I was leafing absentmindedly through her bundle of papers when Marina stopped me.

“Look—there’s a photo! I found it in the book of poems.”

Even in the photocopy you could see some detail—wide forehead, aquiline nose, neat beard. “That’s not him either,” I finally replied.

“Are you positive?”

I gave her a stern look, but it was mixed with tenderness. I really didn’t want to offend her again. I realized what a great deal of effort she had gone to on my account, and it meant more to me than she could know.

“I am,” I began, “for two reasons—one: Fovel looks to be around sixty, and I doubt that I’d confuse him with someone half his age. Second: Even if some of Teodosio’s features are similar to Fovel’s, those ears are definitely not, nor is the chin.”

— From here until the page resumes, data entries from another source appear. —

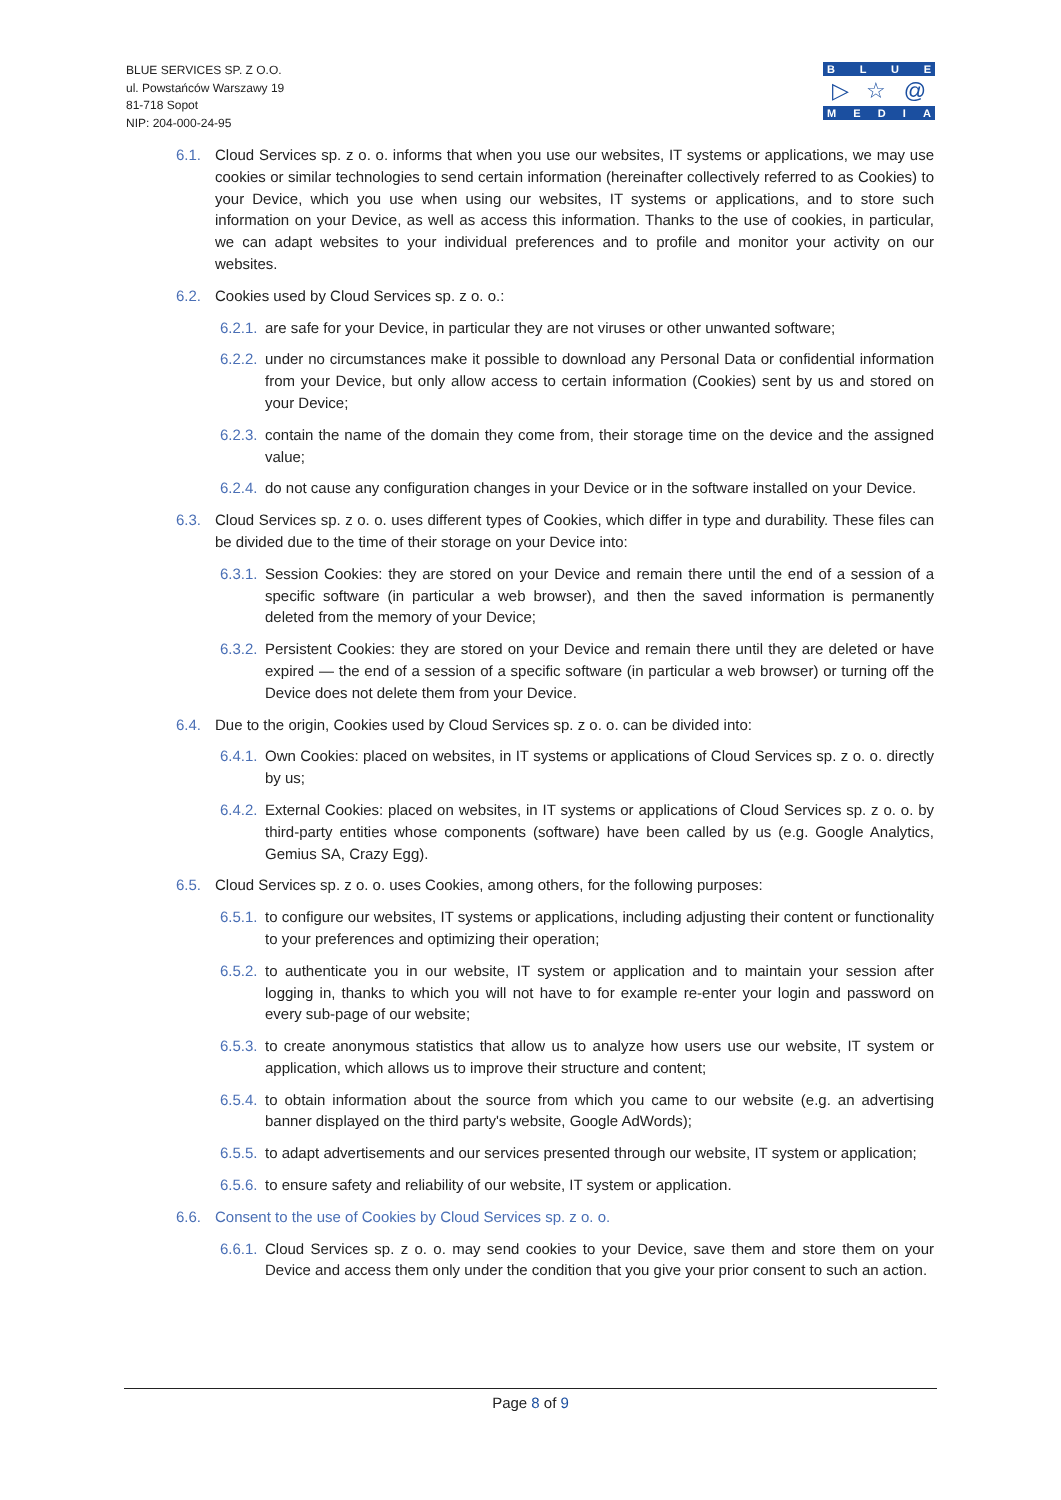BLUE SERVICES SP. Z O.O.
ul. Powstańców Warszawy 19
81-718 Sopot
NIP: 204-000-24-95
BLUE
▷ ☆ @
MEDIA
6.1. Cloud Services sp. z o. o. informs that when you use our websites, IT systems or applications, we may use cookies or similar technologies to send certain information (hereinafter collectively referred to as Cookies) to your Device, which you use when using our websites, IT systems or applications, and to store such information on your Device, as well as access this information. Thanks to the use of cookies, in particular, we can adapt websites to your individual preferences and to profile and monitor your activity on our websites.
6.2. Cookies used by Cloud Services sp. z o. o.:
6.2.1. are safe for your Device, in particular they are not viruses or other unwanted software;
6.2.2. under no circumstances make it possible to download any Personal Data or confidential information from your Device, but only allow access to certain information (Cookies) sent by us and stored on your Device;
6.2.3. contain the name of the domain they come from, their storage time on the device and the assigned value;
6.2.4. do not cause any configuration changes in your Device or in the software installed on your Device.
6.3. Cloud Services sp. z o. o. uses different types of Cookies, which differ in type and durability. These files can be divided due to the time of their storage on your Device into:
6.3.1. Session Cookies: they are stored on your Device and remain there until the end of a session of a specific software (in particular a web browser), and then the saved information is permanently deleted from the memory of your Device;
6.3.2. Persistent Cookies: they are stored on your Device and remain there until they are deleted or have expired — the end of a session of a specific software (in particular a web browser) or turning off the Device does not delete them from your Device.
6.4. Due to the origin, Cookies used by Cloud Services sp. z o. o. can be divided into:
6.4.1. Own Cookies: placed on websites, in IT systems or applications of Cloud Services sp. z o. o. directly by us;
6.4.2. External Cookies: placed on websites, in IT systems or applications of Cloud Services sp. z o. o. by third-party entities whose components (software) have been called by us (e.g. Google Analytics, Gemius SA, Crazy Egg).
6.5. Cloud Services sp. z o. o. uses Cookies, among others, for the following purposes:
6.5.1. to configure our websites, IT systems or applications, including adjusting their content or functionality to your preferences and optimizing their operation;
6.5.2. to authenticate you in our website, IT system or application and to maintain your session after logging in, thanks to which you will not have to for example re-enter your login and password on every sub-page of our website;
6.5.3. to create anonymous statistics that allow us to analyze how users use our website, IT system or application, which allows us to improve their structure and content;
6.5.4. to obtain information about the source from which you came to our website (e.g. an advertising banner displayed on the third party's website, Google AdWords);
6.5.5. to adapt advertisements and our services presented through our website, IT system or application;
6.5.6. to ensure safety and reliability of our website, IT system or application.
6.6. Consent to the use of Cookies by Cloud Services sp. z o. o.
6.6.1. Cloud Services sp. z o. o. may send cookies to your Device, save them and store them on your Device and access them only under the condition that you give your prior consent to such an action.
Page 8 of 9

“Well in that case,” she replied, “there’s only one way left for us to find out his real identity.” Undaunted, Marina took hold of my hand to emphasize what she was about to say. “Ask him!”

I was shocked. “Ask him what? If he’s a ghost? If his name is really Teodosio?”

“Fine,” she smiled. “If you won’t, then take me with you. Since you neglected to take me to meet Lucia Bosè, the least you can do is introduce me to this Master of yours.”

I put my other hand on top of hers. “You know, I think you’re crazy.”